Mind The Gap, presented by Loci as part of Re:Play, the Library’s Theatre’s presentation of plays shown locally in unconventional venues, was nominated for Best New Play in the Manchester Evening News Theatre Awards. It was good though I don’t think I’d have given it an Oscar.

A couple are literally thrown together when the tube train they are travelling in comes to a violent halt in a tunnel.

In darkness, they comfort one another as they experience the realisation that rescue might not come in time. It turns out that Dawn (Louise Morris) and Dismas, (Luke Walker who wrote the script) have met before. Dawn is a party animal and Dismas a wimpy stammerer who uses an in inhaler - yet, remarkably, there had been a chance that, at the party from which they are returning, they might have got together.

Both Louise and Luke are good at conveying the terror of their situation and the support they give one another by dancing in the dark, or just talking is put over well.

**EXTRACTED RECORDS:**

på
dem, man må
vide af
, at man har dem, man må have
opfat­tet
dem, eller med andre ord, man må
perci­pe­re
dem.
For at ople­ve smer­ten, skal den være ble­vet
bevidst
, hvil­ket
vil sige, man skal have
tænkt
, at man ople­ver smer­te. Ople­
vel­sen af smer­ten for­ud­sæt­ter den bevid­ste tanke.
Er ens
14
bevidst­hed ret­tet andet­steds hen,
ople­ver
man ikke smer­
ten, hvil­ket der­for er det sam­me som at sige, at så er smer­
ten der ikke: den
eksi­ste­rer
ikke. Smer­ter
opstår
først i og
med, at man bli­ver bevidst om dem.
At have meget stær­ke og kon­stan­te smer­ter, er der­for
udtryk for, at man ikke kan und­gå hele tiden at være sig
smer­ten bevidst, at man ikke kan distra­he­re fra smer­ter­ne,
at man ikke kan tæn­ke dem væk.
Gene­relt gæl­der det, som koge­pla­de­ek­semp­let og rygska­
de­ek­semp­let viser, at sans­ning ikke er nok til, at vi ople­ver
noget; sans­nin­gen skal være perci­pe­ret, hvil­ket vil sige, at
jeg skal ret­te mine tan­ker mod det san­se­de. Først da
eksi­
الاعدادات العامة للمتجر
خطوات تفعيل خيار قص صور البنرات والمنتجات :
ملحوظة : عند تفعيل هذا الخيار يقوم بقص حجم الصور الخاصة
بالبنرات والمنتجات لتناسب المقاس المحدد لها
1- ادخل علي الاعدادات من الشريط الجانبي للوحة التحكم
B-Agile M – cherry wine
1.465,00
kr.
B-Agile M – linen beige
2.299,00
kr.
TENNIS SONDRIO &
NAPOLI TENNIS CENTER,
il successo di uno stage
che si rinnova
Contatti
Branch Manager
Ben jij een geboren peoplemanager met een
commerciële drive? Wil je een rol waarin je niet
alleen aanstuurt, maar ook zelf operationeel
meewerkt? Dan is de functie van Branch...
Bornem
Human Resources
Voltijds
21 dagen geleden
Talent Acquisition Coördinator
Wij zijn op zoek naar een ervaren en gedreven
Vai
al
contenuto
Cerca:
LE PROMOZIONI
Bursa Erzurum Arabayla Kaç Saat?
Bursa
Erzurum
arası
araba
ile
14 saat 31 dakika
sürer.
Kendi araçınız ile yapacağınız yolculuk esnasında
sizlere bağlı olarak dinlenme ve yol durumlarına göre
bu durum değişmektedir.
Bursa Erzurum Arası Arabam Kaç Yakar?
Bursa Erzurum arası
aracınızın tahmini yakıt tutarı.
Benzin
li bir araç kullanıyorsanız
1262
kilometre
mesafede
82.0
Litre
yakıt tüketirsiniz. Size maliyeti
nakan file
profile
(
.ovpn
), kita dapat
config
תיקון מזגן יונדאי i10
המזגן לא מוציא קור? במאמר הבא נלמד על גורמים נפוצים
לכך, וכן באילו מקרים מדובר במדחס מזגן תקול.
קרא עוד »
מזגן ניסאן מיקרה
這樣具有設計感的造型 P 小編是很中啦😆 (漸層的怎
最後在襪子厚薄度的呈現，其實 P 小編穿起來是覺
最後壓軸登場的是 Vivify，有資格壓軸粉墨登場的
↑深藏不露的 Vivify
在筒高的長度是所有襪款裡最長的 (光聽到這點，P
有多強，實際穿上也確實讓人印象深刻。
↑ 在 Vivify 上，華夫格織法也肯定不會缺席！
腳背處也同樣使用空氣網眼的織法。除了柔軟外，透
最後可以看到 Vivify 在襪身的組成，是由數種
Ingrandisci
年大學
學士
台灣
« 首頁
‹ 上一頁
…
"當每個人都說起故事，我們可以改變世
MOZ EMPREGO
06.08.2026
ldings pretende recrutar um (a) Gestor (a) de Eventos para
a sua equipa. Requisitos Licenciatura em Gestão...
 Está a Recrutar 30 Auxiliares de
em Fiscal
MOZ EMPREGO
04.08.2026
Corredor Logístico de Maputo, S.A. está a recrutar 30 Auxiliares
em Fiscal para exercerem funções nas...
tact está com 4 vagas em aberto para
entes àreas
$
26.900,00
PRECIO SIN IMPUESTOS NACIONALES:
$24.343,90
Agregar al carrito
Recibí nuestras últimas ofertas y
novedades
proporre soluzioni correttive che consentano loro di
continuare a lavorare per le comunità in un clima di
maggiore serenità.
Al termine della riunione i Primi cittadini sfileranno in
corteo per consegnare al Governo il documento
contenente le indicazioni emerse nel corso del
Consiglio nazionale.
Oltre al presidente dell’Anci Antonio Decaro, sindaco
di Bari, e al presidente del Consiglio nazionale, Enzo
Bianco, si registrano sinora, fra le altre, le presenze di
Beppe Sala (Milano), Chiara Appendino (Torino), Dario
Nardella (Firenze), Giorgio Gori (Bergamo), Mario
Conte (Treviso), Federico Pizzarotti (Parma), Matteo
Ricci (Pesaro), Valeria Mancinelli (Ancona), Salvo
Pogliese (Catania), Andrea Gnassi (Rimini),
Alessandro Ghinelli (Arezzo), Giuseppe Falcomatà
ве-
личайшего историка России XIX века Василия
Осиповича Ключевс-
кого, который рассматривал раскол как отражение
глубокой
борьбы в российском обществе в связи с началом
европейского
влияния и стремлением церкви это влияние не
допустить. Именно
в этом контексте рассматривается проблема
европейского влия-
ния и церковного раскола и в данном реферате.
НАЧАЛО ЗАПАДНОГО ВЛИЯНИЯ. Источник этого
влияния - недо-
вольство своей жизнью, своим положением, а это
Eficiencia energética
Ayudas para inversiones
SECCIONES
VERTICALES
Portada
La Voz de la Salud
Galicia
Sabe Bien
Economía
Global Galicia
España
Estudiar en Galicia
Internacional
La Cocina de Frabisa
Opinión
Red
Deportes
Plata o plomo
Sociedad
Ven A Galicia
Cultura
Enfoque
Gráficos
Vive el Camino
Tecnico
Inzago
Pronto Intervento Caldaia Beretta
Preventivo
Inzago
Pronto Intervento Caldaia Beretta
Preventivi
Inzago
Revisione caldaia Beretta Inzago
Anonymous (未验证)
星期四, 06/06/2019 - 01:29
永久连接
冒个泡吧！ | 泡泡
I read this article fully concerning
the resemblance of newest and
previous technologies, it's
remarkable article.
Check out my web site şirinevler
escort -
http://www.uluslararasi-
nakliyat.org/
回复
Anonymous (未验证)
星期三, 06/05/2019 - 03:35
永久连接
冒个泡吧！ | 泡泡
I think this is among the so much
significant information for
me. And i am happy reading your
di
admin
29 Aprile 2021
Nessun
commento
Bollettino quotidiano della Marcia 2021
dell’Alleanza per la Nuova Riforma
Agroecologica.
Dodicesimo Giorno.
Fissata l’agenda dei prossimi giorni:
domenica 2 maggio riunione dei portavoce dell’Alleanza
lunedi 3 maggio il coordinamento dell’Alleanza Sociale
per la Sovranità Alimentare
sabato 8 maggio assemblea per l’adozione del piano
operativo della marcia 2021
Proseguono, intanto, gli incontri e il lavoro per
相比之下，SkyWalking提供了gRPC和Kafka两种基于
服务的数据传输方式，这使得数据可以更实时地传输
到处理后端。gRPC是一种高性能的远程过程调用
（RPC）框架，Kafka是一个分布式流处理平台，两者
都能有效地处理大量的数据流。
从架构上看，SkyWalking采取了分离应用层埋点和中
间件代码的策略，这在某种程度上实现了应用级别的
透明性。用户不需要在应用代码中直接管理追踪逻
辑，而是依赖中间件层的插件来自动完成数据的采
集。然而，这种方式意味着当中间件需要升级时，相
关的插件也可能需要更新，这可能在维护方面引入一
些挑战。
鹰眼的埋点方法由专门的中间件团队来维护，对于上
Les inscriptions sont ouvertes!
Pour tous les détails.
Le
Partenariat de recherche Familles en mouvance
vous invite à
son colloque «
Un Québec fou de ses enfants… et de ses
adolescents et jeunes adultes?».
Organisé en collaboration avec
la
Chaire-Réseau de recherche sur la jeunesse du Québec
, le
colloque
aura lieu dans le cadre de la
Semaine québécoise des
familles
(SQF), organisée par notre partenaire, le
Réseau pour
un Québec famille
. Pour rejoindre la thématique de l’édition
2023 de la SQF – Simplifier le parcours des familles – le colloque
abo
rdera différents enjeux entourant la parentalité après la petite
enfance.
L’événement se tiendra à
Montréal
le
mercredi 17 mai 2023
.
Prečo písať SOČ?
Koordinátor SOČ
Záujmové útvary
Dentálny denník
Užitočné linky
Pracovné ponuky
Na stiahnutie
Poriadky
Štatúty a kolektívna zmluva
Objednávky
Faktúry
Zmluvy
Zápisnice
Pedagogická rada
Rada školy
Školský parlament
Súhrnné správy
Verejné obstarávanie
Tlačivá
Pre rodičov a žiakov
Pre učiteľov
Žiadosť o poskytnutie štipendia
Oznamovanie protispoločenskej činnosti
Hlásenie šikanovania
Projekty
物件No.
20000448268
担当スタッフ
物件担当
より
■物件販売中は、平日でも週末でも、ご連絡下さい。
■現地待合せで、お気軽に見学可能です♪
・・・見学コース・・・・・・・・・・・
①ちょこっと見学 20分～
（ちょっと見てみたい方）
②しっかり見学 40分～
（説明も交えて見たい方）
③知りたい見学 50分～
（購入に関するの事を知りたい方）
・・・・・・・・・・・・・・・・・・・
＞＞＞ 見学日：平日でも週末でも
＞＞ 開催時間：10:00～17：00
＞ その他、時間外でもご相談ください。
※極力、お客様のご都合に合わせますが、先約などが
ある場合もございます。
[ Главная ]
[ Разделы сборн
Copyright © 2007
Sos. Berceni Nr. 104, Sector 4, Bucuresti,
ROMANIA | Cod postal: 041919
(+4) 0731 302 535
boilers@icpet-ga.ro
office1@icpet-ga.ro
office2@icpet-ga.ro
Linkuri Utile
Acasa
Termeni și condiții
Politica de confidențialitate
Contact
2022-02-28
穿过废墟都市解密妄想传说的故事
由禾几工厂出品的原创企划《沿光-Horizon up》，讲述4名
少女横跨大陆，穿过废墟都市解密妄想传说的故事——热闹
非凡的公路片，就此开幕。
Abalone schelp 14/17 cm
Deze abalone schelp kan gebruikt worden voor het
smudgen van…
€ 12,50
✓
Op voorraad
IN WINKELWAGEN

**PROBLEM SET:**
A. Reproduce the passage of the Mind The Gap review that starts with the words containing "Mind The Gap, presented" and ends with "it an Oscar.".
B. Decide whether each statement agrees with the Mind The Gap review. Answer yes or no for each, and quote the words from the review that settle it.
(i) The play was nominated for Best New Play in the Manchester Evening News Theatre Awards.
(ii) Dawn and Dismas meet for the first time on the train.
(iii) Luke Walker wrote the script.

**SOLUTIONS TO THE TASKS:**
A.
Mind The Gap, presented by Loci as part of Re:Play, the Library’s Theatre’s presentation of plays shown locally in unconventional venues, was nominated for Best New Play in the Manchester Evening News Theatre Awards. It was good though I don’t think I’d have given it an Oscar.

B.
(i) Yes: "was nominated for Best New Play in the Manchester Evening News Theatre Awards"
(ii) No: "It turns out that Dawn (Louise Morris) and Dismas, (Luke Walker who wrote the script) have met before."
(iii) Yes: "Luke Walker who wrote the script"